Deniz Çağlar Fırat yazdı...

CHP Eskişehir örgütü, Kasım ayında yapılacak kurultay öncesi oldukça hareketli günler geçireceğe benziyor. Çünkü Eskişehir, sadece yerel ölçekte değil, ulusal ölçekte de CHP’nin yüz akı konumunda. Uzun yıllardır yerel siyasette birinci parti olması, Eskişehir nüfusunun %97’sinin CHP’li belediyeler tarafından yönetilmesi ve cumhurbaşkanlığı seçimlerinde dahi kendi adayının birinci çıkması tesadüf değil; örgütlü, istikrarlı ve inançlı bir mücadelenin sonucudur.

“TÜM TÜRKİYE ESKİŞEHİR OLSUN” SÖYLEMİ BOŞUNA DEĞİL

Bugün artık “Tüm Türkiye Eskişehir olsun” ifadesi, sadece bir temenni değil, bir yönetim modeli önerisidir. Eskişehir’e gelen herkesin diline dolanan bu cümle, aslında sosyal demokrat belediyeciliğin kentte nasıl somut karşılık bulduğunu anlatıyor. CHP Genel Başkanları da kente ziyarete gelen CHP Genel Başkan Yardımcıları da her fırsatta bu başarıyı örnek gösteriyor.
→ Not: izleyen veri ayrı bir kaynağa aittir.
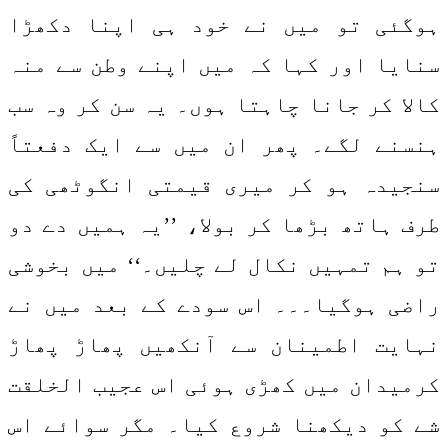
ہوگئی تو میں نے خود ہی اپنا دکھڑا
سنایا اور کہا کہ میں اپنے وطن سے منہ
کالا کر جانا چاہتا ہوں۔ یہ سن کر وہ سب
ہنسنے لگے۔ پھر ان میں سے ایک دفعتاً
سنجیدہ ہو کر میری قیمتی انگوٹھی کی
طرف ہاتھ بڑھا کر بولا، ’’یہ ہمیں دے دو
تو ہم تمہیں نکال لے چلیں۔‘‘ میں بخوشی
راضی ہوگیا۔۔۔ اس سودے کے بعد میں نے
نہایت اطمینان سے آنکھیں پھاڑ پھاڑ
کرمیدان میں کھڑی ہوئی اس عجیب الخلقت
شے کو دیکھنا شروع کیا۔ مگر سوائے اس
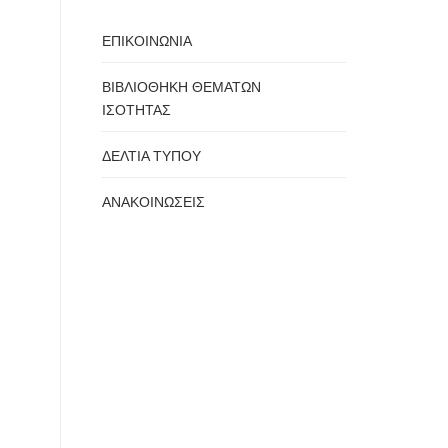
ΕΠΙΚΟΙΝΩΝΙΑ
ΒΙΒΛΙΟΘΗΚΗ ΘΕΜΑΤΩΝ
ΙΣΟΤΗΤΑΣ
ΔΕΛΤΙΑ ΤΥΠΟΥ
ΑΝΑΚΟΙΝΩΣΕΙΣ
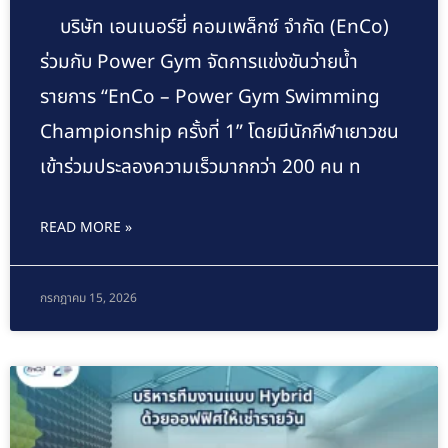
บริษัท เอนเนอร์ยี่ คอมเพล็กซ์ จำกัด (EnCo)
ร่วมกับ Power Gym จัดการแข่งขันว่ายน้ำ
รายการ “EnCo – Power Gym Swimming
Championship ครั้งที่ 1” โดยมีนักกีฬาเยาวชน
เข้าร่วมประลองความเร็วมากกว่า 200 คน ท
READ MORE »
กรกฎาคม 15, 2026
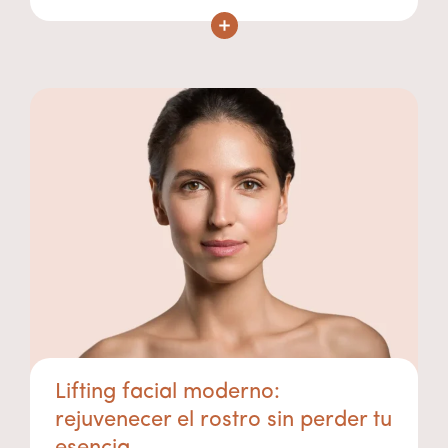
Lifting facial moderno:
rejuvenecer el rostro sin perder tu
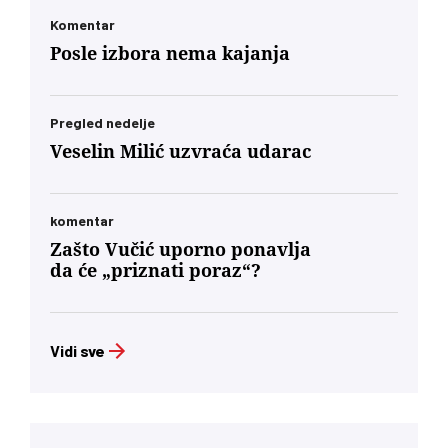
Komentar
Posle izbora nema kajanja
Pregled nedelje
Veselin Milić uzvraća udarac
komentar
Zašto Vučić uporno ponavlja
da će „priznati poraz“?
Vidi sve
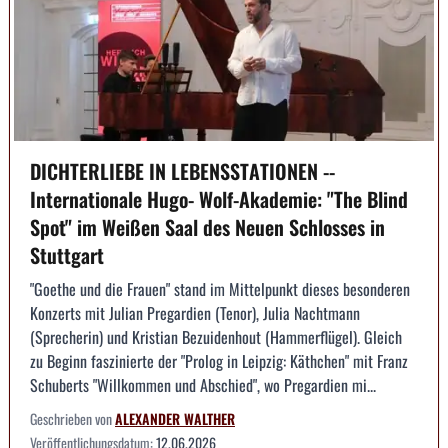
DICHTERLIEBE IN LEBENSSTATIONEN --
Internationale Hugo- Wolf-Akademie: "The Blind
Spot" im Weißen Saal des Neuen Schlosses in
Stuttgart
"Goethe und die Frauen" stand im Mittelpunkt dieses besonderen
Konzerts mit Julian Pregardien (Tenor), Julia Nachtmann
(Sprecherin) und Kristian Bezuidenhout (Hammerflügel). Gleich
zu Beginn faszinierte der "Prolog in Leipzig: Käthchen" mit Franz
Schuberts "Willkommen und Abschied", wo Pregardien mi...
Geschrieben von
ALEXANDER WALTHER
Veröffentlichungsdatum:
12.06.2026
Ne var ki, bu örnek modeli CHP Genel Merkezi düzeyinde anlatacak, temsil edecek bir isim uzun süredir bulunmuyor. En son Gaye Usluer’in PM üyeliği dışında, genel merkez yönetiminde ne bir Genel Başkan Yardımcısı, ne Parti Meclisi üyesi, ne de danışman düzeyinde bir Eskişehirli yer aldı.

Yani Eskişehir’in başarısı Ankara koridorlarında hak ettiği temsiliyeti bulamadı.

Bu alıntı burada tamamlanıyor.